AIMS: To identify further Western blot bands that may be specific in the diagnosis of Lyme borreliosis. METHODS: The Borrelia burgdorferi antibody profiles of 270 western blot positive patients and 241 western blot negative patients from 2008 were examined. RESULTS: 27 different non-specific bands were detected in both groups. Six of 27 (22%) of the non-specific bands were detected significantly more in the western blot positive patients compared to the western blot negative patients (20 kDa, p<0.0001; 28 kDa, p<0.002; 36 kDa, p<0.002; 37 kDa, p<0.007; 48 kDa, p<0.023; 56 kDa, p<0.028; two-tailed F test). CONCLUSION: Results suggest that the 20, 28 and 48 kDa bands should be regarded as specific.

Audit of the laboratory diagnosis of Lyme disease in Scotland.

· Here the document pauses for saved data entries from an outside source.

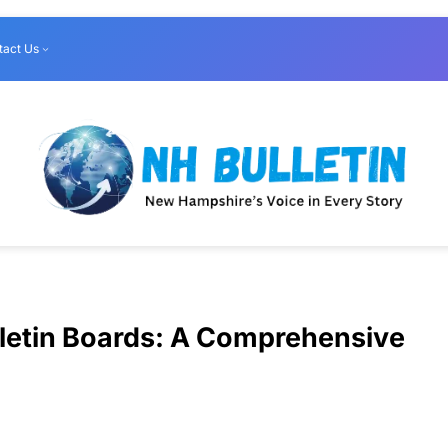
tact Us
lletin Boards: A Comprehensive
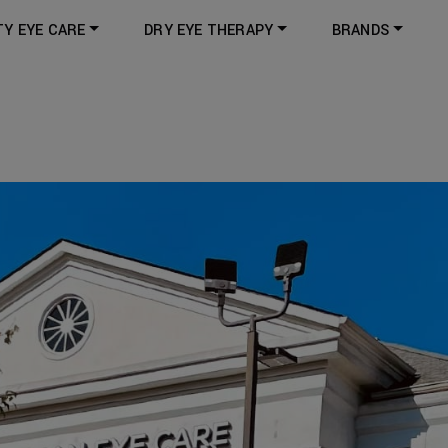
TY EYE CARE
DRY EYE THERAPY
BRANDS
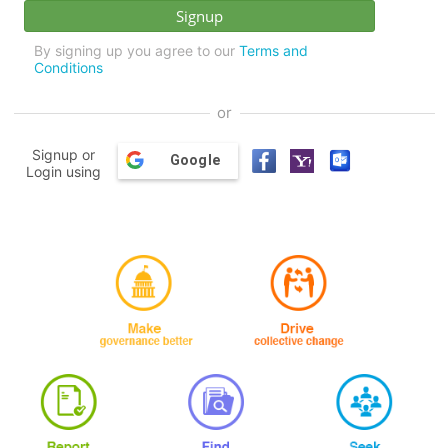
By signing up you agree to our
Terms and
Conditions
or
Signup or
Google
Login using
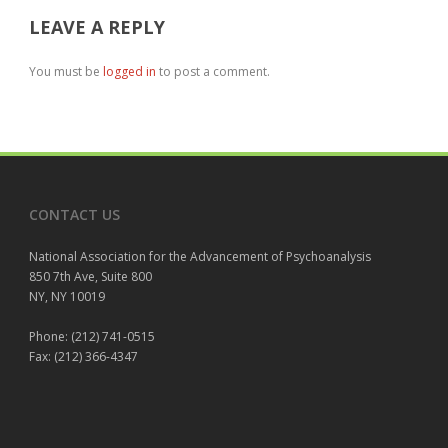
LEAVE A REPLY
You must be
logged in
to post a comment.
CONTACT US
National Association for the Advancement of Psychoanalysis
850 7th Ave, Suite 800
NY, NY 10019
Phone: (212) 741-0515
Fax: (212) 366-4347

An audit was performed on the laboratory diagnosis of lyme disease in Scotland. The problem of a significant number of patients with clinical symptoms of lyme disease being reported as seronegative or equivocal by the confirmatory Western blot test was identified. Comparisons of current practice were made with American and European standards, and the Western blot scoring system revised. When applied retrospectively (April 2003 to March 2004), 39 (33 %) of 116 serum samples previously negative or equivocal became weak positive or stronger. Thirty-one (80 %) of these 39 samples were from patients with clinical details suggestive of early lyme disease. The changes were implemented and assessed prospectively for 6 months. There was a significant increase in the proportion of equivocal results, with fewer negatives compared to the same time period 1 year previously. This audit has helped clinicians in the diagnosis of lyme disease and the management of these patients in Scotland.